# OTIS lives here !!!



## Bobbo (Jul 20, 2010)

*Working for Otis's Mom & Dad for the third time ! He just loves when I come to paint :yes:















































I'm a sucker for kids , dogs & women ... Maybe not in that order :yes: So you can understand how it's hard to get as much work done in a day as I'd like when Otis wants to play ! 
*


----------



## Steve Richards (Dec 31, 2010)

Nice looking paint job, Bobbo.:thumbsup:

Can I assume Otis isn't allowed to "be around" while you're painting?


----------



## Delta Painting (Apr 27, 2010)

Nice doggie and house...


----------



## Bobbo (Jul 20, 2010)

Steve Richards said:


> Nice looking paint job, Bobbo.:thumbsup:
> 
> Can I assume Otis isn't allowed to "be around" while you're painting?

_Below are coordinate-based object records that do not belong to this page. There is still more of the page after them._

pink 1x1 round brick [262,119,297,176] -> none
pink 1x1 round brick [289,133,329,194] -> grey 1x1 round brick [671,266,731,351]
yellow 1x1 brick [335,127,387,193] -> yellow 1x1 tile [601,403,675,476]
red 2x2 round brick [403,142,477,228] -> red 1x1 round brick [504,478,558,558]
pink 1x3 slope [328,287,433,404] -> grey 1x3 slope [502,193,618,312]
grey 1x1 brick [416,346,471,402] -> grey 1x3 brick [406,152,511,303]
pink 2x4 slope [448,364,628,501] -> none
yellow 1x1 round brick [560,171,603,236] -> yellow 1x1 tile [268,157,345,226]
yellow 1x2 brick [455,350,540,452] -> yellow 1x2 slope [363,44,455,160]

The home owners keep Otis crated a good portion of the time when I'm working . But he's allowed out if he's being a " good puppy "


----------



## aaron61 (Apr 29, 2007)

Very nice.I can just see him sliding all over that wood floor.


----------



## chrisn (Jul 15, 2007)

aaron61 said:


> Very nice.I can just see him sliding all over that wood floor.

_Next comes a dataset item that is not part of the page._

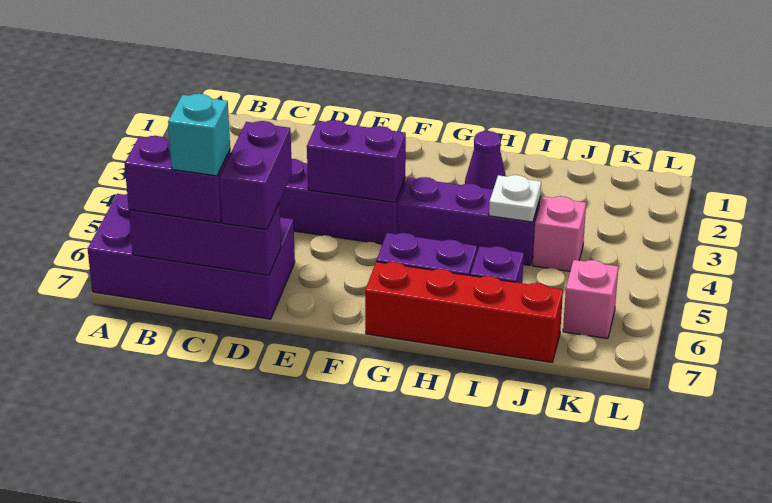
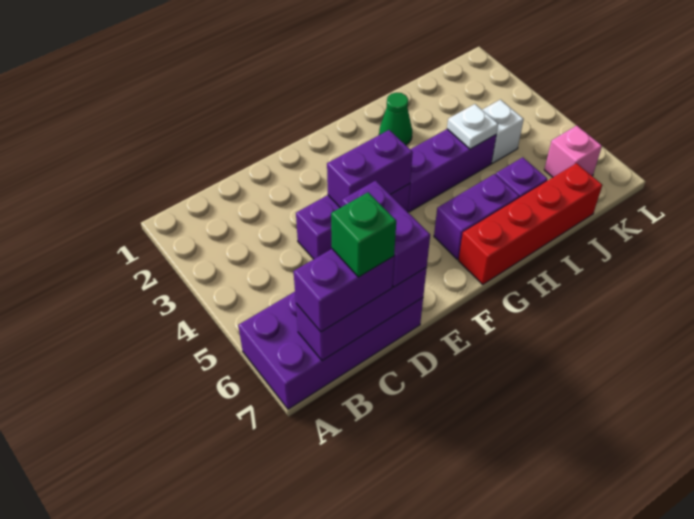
cyan 1x1 brick [168,94,230,176] -> green 1x1 brick [331,192,396,277]
purple 1x1 cone [465,131,506,189] -> green 1x1 cone [379,93,412,145]
pink 1x1 brick [533,196,586,271] -> white 1x1 brick [482,100,524,163]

I can see him taking a dump on the drop:whistling2:


----------



## Bobbo (Jul 20, 2010)

chrisn said:


> I can see him taking a dump on the drop:whistling2:



I've never had a dog mess on my tarps in 20+ years . They do however love to sniff them to smell every other dog from previous jobs :yes: Here's one more picture of the job after the homeowners put the room back together a bit .


----------



## chrisn (Jul 15, 2007)

Bobbo said:


> I've never had a dog mess on my tarps in 20+ years . They do however love to sniff them to smell every other dog from previous jobs :yes: Here's one more picture of the job after the homeowners put the room back together a bit .


 what do you think they are sniffing?:blink:


----------



## prototype66 (Mar 13, 2008)

Lookin good Bobbo!


----------